Les figures debout en bas-reliefs, qui sont comme incrustées autour de la crypte, sont tout à fait primitives, dignes du Xe siècle, apparence égyptienne, jambes raides, pas de poitrine, tête tournée de côté, maladroitement, avec une expression presque grotesque. Sur l’abside, plusieurs statues à barbares costumes ont du mouvement et semblent du XVe siècle.

Au dehors, charmant clocher formé par cinq étages octogones d’arcades, les trois premières rondes, les supérieures anguleuses ; c’est original et élégant ; par derrière, une abside de chapelles rondes qui montent les unes sur les autres comme à Ravenne et à Vérone. En somme, c’est une belle œuvre, fille directe de l’architecture romane, construite comme toutes les œuvres antiques et classiques, avec une idée très simple et bien développée. — Les nefs latérales, l’étage superposé, le clocher, les absides secondaires sont le bourgeonnement de l’idée architecturale antique. — Cette idée se développe en même temps que la société et le culte. Il faut un plus grand espace pour contenir toute cette foule nouvelle, esclaves, femmes, enfants : un peuple entier. L’ancien temple était local et aristocratique.

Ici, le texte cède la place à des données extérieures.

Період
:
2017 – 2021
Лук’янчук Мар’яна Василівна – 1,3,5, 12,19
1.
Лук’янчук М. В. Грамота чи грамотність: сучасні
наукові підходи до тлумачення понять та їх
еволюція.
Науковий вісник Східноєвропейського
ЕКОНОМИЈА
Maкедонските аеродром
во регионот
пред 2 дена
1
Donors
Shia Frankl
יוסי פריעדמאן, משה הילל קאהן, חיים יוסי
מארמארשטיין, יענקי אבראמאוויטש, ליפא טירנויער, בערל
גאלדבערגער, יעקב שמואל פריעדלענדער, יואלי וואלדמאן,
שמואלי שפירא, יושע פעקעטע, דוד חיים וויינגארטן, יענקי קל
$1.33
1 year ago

M. B… nous montre plusieurs maisons anciennes bien conservées ; l’hôtel d’Assezat, bâti pour Marguerite de Valois ; l’hôtel des Cariatides, bâti par Bachelier sous François Ier ; d’autres encore, tous charmants. Ce style de la Renaissance, ces fenêtres encadrées de fruits, de fleurs, d’enfants nus, de satyres, de torses de femmes, ce goût pour la nature florissante, ce sentiment de l’ornementation riche et vivante, font un plaisir extrême. — Il n’y a eu d’artistes qu’en ce temps-là : nous sommes des bourgeois archéologues. Comme à côté de cela toutes nos constructions modernes, nos rues de Richelieu sont plates ! Comme le Louvre et la place de la Concorde ne semblent plus que des décorations d’opéra !

Ces maisons ont une terrasse sur le devant, avec des verdures, des vignes, des glycines pendantes ; les chevelures vertes montent parfois jusqu’au premier étage. Il y a des figures, des corps en mouvement au-dessus des portes, dans les coins ; les façades sont peuplées ; rien de plat, aucune philosophie allégorique et pédante comme aujourd’hui. — Les gens de la Renaissance aimaient à voir des êtres bien portants et vivants ; ils se réjouissaient de la vie.

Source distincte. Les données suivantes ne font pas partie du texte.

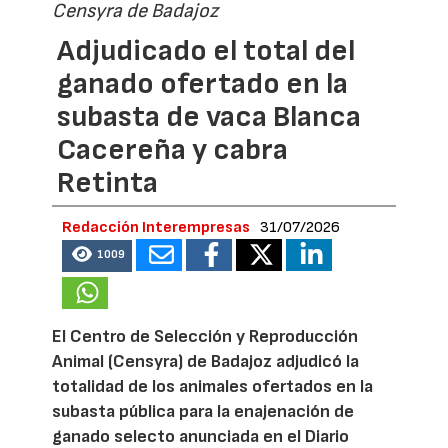
Censyra de Badajoz
Adjudicado el total del
ganado ofertado en la
subasta de vaca Blanca
Cacereña y cabra
Retinta
Redacción Interempresas
31/07/2026
1009
El Centro de Selección y Reproducción
Animal (Censyra) de Badajoz adjudicó la
totalidad de los animales ofertados en la
subasta pública para la enajenación de
ganado selecto anunciada en el Diario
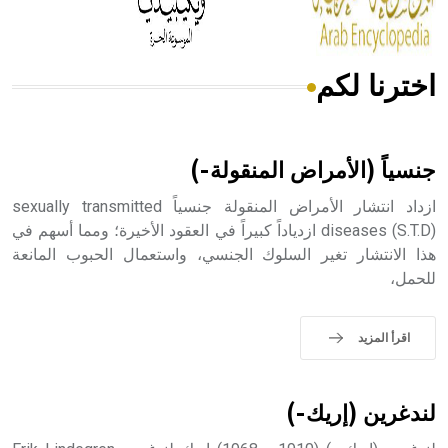
اخترنا لكم
هل تعلم أن الأبسيد كلمة فرنسية اللفظ تم اعتمادها مصطلحاً
أثرياً يستخدم في العمارة عموماً وفي العمارة الدينية الخاصة
بالكنائس خصوصاً، وفي الإنكليزية أب
جنسياً (الأمراض المنقولة-)
ازداد انتشار الأمراض المنقولة جنسياً sexually transmitted
diseases (S.T.D) ازدياداً كبيراً في العقود الأخيرة؛ ومما أسهم في
هذا الانتشار تغير السلوك الجنسي، واستعمال الحبوب المانعة
- هل تعلم أن أبجر Abgar اسم معروف جيداً يعود إلى عدد من
للحمل،
الملوك الذين حكموا مدينة إديسا (الرها) من أبجر الأول وحتى
التاسع، وهم ينتسبون إلى أسرة أوسروين
اقرأ المزيد
- هل تعلم أن الأبجدية الكنعانية تتألف من /22/ علامة كتابية
لندغرين (إريك-)
sign تكتب منفصلة غير متصلة، وتعتمد المبدأ الأكوروفوني،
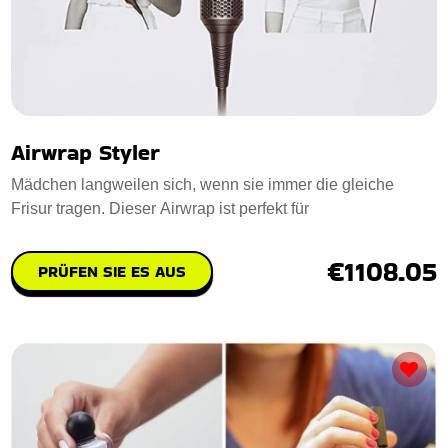
Airwrap Styler
Mädchen langweilen sich, wenn sie immer die gleiche
Frisur tragen. Dieser Airwrap ist perfekt für
€1108.05
PRÜFEN SIE ES AUS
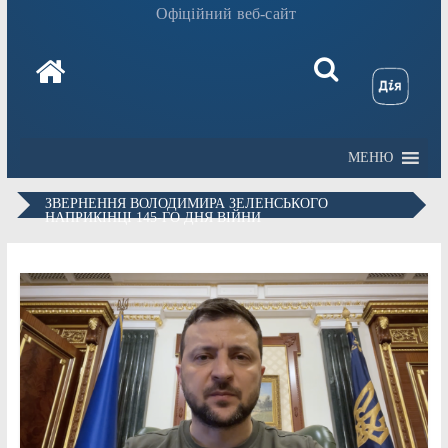
Офіційний веб-сайт
МЕНЮ
ЗВЕРНЕННЯ ВОЛОДИМИРА ЗЕЛЕНСЬКОГО
НАПРИКІНЦІ 145-ГО ДНЯ ВІЙНИ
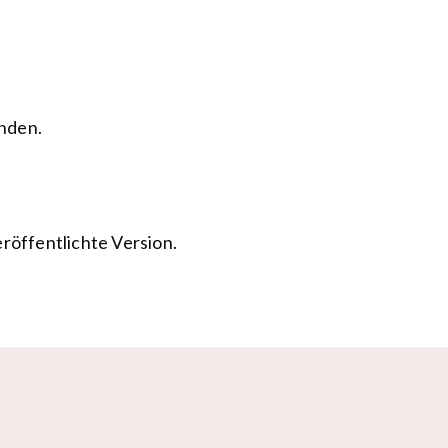
enden.
röffentlichte Version.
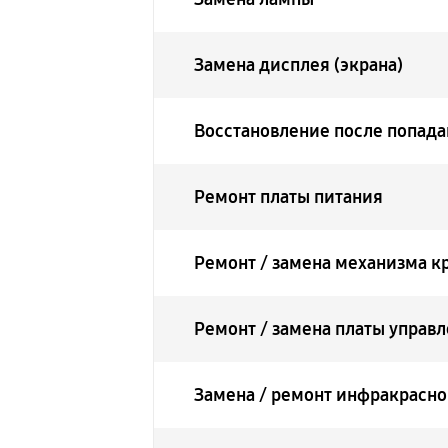
Замена дисплея (экрана)
Восстановление после попада
Ремонт платы питания
Ремонт / замена механизма к
Ремонт / замена платы управ
Замена / ремонт инфракрасно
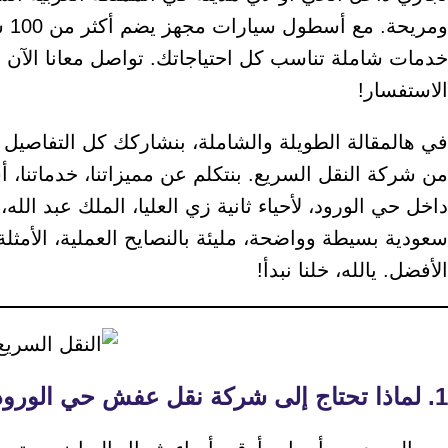
ومر
خدمات شاملة تناسب كل احتياجاتك. تواصل معانا الآن
الاستفسار!
في هالمقالة الطويلة والشاملة، بنشاركك كل التفاصيل
من شركة النقل السريع. بنتكلم عن مميزاتنا، خدماتنا،
داخل حي الورود، لأحياء ثانية زي العليا، الملك عبد الله
سعودية بسيطة وواضحة، مليئة بالنصايح العملية، الأمثل
الأفضل. يالله، خلنا نبدأ!
1. لماذا تحتاج إلى شركة نقل عفش حي الورود؟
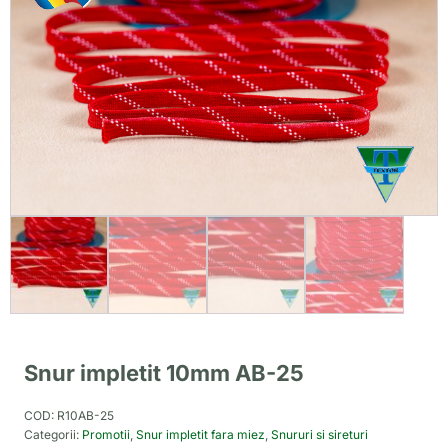
Snur impletit 10mm AB-25
COD:
R10AB-25
Categorii:
Promotii
,
Snur impletit fara miez
,
Snururi si sireturi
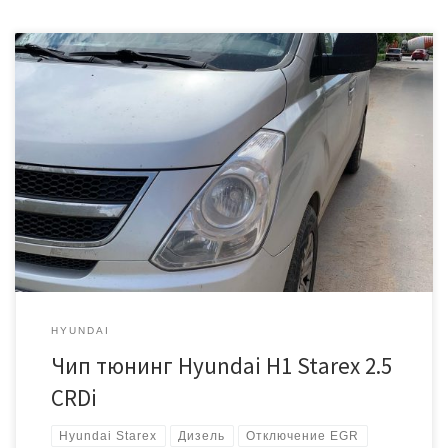
Хендэ Старекс с дизельным двигателем 2.5 и автоматической
коробкой передач. 2008 год, 136 «лошадей». Ранее уже был
заглушен клапан EGR. Диагностика показала ошибку клапана
рециркуляции ОГ (код: P0401) Блок управления: Bosch EDC16C39
софт 1037391405 1037520542 P373C00N Сделали программное
увеличение мощности и отключение системы EGR
HYUNDAI
Чип тюнинг Hyundai H1 Starex 2.5
CRDi
Hyundai Starex
Дизель
Отключение EGR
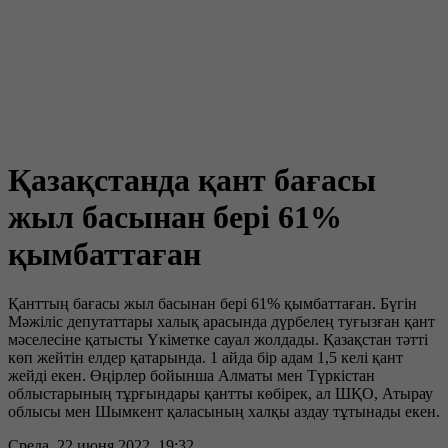
Қазақстанда қант бағасы
жыл басынан бері 61%
қымбаттаған
Қанттың бағасы жыл басынан бері 61% қымбаттаған. Бүгін
Мәжіліс депутаттары халық арасында дүрбелең туғызған қант
мәселесіне қатысты Үкіметке сауал жолдады. Қазақстан тәтті
көп жейтін елдер қатарында. 1 айда бір адам 1,5 келі қант
жейді екен. Өңірлер бойынша Алматы мен Түркістан
облыстарының тұрғындары қантты көбірек, ал ШҚО, Атырау
облысы мен Шымкент қаласының халқы аздау тұтынады екен.
Среда, 22 июня 2022, 19:32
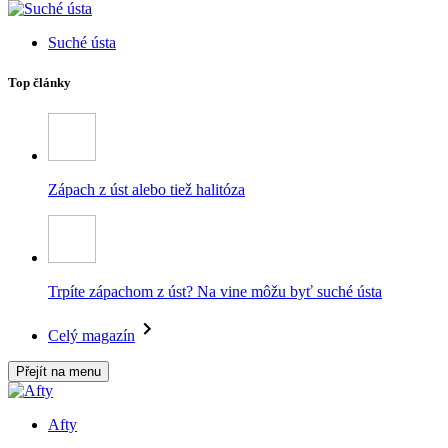
Suché ústa
Top články
Zápach z úst alebo tiež halitóza
Trpíte zápachom z úst? Na vine môžu byť suché ústa
Celý magazín
Přejít na menu
Afty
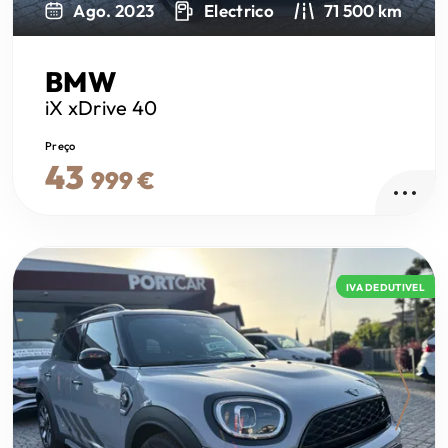
Ago. 2023
Electrico
71 500 km
BMW
iX
xDrive 40
Preço
43
999 €
IVA DEDUTIVEL
Next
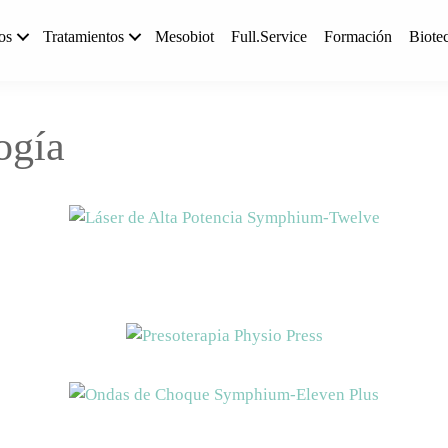
os
Tratamientos
Mesobiot
Full.Service
Formación
Biote
ogía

B… nous conduit chez lui et nous montre son musée. — Beaucoup de goût, bien des choses rares : collection des poids du Midi, de colliers et ornements de l’époque gallo-romaine, d’ambres de toutes espèces, etc… Il aime passionnément l’art des XIIe et XIIIe siècles. Il nous avait fait voir au musée de superbes abbés courbés sur leur tombe : têtes et vêtements d’une simplicité grandiose. Il nous montre chez lui une Vierge, paysanne à grosse figure vulgaire, mais vierge, avec des bras trop grêles et des vêtements gracieusement plissés ; puis un ivoire du XIe siècle — un Christ au centre avec tous les saints personnages à droite et à gauche, hiératique et raide, vrai contemporain des massacres et des grandeurs de la première croisade. Toutes ces acquisitions ont leur histoire. Sa passion d’archéologue a conservé B… au physique et au moral, l’a préservé de l’ennui, de la bassesse, de la trivialité, il est resté ou devenu libre et fin. — Ce souci, cet idéal toujours présent, ce tact toujours éveillé, en ont fait un Parisien.

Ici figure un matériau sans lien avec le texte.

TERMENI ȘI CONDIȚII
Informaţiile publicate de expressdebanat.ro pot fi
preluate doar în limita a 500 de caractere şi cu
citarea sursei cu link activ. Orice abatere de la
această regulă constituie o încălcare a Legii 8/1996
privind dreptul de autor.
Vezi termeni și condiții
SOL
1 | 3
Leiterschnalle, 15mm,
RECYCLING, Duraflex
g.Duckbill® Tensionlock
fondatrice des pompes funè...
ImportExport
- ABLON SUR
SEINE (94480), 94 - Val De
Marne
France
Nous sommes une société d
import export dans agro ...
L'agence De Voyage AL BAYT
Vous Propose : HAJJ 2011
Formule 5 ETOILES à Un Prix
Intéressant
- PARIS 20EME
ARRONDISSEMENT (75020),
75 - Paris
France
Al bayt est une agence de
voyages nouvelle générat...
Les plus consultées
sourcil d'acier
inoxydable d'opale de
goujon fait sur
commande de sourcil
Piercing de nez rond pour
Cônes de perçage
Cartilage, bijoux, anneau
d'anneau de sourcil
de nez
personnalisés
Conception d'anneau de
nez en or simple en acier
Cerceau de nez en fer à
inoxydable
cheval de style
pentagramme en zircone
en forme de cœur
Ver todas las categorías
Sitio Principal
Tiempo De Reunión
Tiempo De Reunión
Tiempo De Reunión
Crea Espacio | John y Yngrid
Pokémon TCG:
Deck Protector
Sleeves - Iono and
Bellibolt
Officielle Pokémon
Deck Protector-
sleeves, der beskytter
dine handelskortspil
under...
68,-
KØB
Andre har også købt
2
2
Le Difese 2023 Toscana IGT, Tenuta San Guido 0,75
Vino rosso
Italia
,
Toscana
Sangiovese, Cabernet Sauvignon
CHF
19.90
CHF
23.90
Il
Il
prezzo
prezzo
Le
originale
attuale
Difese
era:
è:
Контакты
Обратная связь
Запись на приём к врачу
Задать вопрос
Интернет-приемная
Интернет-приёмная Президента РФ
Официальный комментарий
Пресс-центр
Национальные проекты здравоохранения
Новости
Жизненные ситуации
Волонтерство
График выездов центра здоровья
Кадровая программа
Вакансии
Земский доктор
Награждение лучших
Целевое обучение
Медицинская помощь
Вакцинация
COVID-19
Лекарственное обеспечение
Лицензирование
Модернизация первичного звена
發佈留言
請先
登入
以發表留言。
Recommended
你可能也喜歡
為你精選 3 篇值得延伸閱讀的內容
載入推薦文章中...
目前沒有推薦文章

  1. Voir dans les Nouveaux Essais de critique et d’histoire la notice sur Franz Wœpke, p.317.
  2. Le Voyage aux Pyrénées.
  3. Il y a de bonnes comédies : tel père veut amener d’avance son fils à l’hôtel pour l’habituer à la figure du colonel. Un autre dépose en cadeau pour les examinateurs des bouteilles d’huile chez le portier de l’hôtel. — Nous avons dû les renvoyer au commissaire de police.